▶ [Directions for this task]: Find every line below where the string "with" shows up, and copy those lines.
Data section Start Marker
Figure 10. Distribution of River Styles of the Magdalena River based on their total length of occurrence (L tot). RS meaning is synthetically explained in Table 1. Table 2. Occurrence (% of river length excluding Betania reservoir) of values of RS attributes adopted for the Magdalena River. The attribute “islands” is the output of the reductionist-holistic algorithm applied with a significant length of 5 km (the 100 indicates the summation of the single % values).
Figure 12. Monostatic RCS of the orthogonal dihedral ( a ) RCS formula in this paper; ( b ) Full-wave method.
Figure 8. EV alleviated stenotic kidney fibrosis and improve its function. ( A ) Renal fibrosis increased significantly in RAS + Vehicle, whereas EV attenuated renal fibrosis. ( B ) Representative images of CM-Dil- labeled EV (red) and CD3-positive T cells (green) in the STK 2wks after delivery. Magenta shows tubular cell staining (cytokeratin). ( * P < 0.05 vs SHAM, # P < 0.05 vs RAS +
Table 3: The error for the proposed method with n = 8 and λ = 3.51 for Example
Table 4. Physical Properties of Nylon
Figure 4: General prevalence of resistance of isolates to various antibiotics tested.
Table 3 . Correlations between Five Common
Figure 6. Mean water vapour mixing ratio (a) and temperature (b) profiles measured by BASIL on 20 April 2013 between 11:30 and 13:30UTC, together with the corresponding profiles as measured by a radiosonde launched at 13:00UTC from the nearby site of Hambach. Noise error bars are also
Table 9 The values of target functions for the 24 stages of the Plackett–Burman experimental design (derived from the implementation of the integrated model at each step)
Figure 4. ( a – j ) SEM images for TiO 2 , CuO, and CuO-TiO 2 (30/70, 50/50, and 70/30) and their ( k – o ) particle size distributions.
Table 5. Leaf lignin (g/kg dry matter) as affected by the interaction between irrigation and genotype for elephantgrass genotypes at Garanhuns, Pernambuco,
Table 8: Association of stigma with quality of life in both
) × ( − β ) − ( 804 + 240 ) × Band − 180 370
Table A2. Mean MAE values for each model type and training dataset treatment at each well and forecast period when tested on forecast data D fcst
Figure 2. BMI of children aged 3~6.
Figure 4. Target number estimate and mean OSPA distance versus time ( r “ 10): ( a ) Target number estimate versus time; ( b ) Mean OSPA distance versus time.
Data section End Marker
▶ [Solved problem]:
Figure 10. Distribution of River Styles of the Magdalena River based on their total length of occurrence (L tot). RS meaning is synthetically explained in Table 1. Table 2. Occurrence (% of river length excluding Betania reservoir) of values of RS attributes adopted for the Magdalena River. The attribute “islands” is the output of the reductionist-holistic algorithm applied with a significant length of 5 km (the 100 indicates the summation of the single % values).
Table 3: The error for the proposed method with n = 8 and λ = 3.51 for Example
Figure 6. Mean water vapour mixing ratio (a) and temperature (b) profiles measured by BASIL on 20 April 2013 between 11:30 and 13:30UTC, together with the corresponding profiles as measured by a radiosonde launched at 13:00UTC from the nearby site of Hambach. Noise error bars are also
Table 8: Association of stigma with quality of life in both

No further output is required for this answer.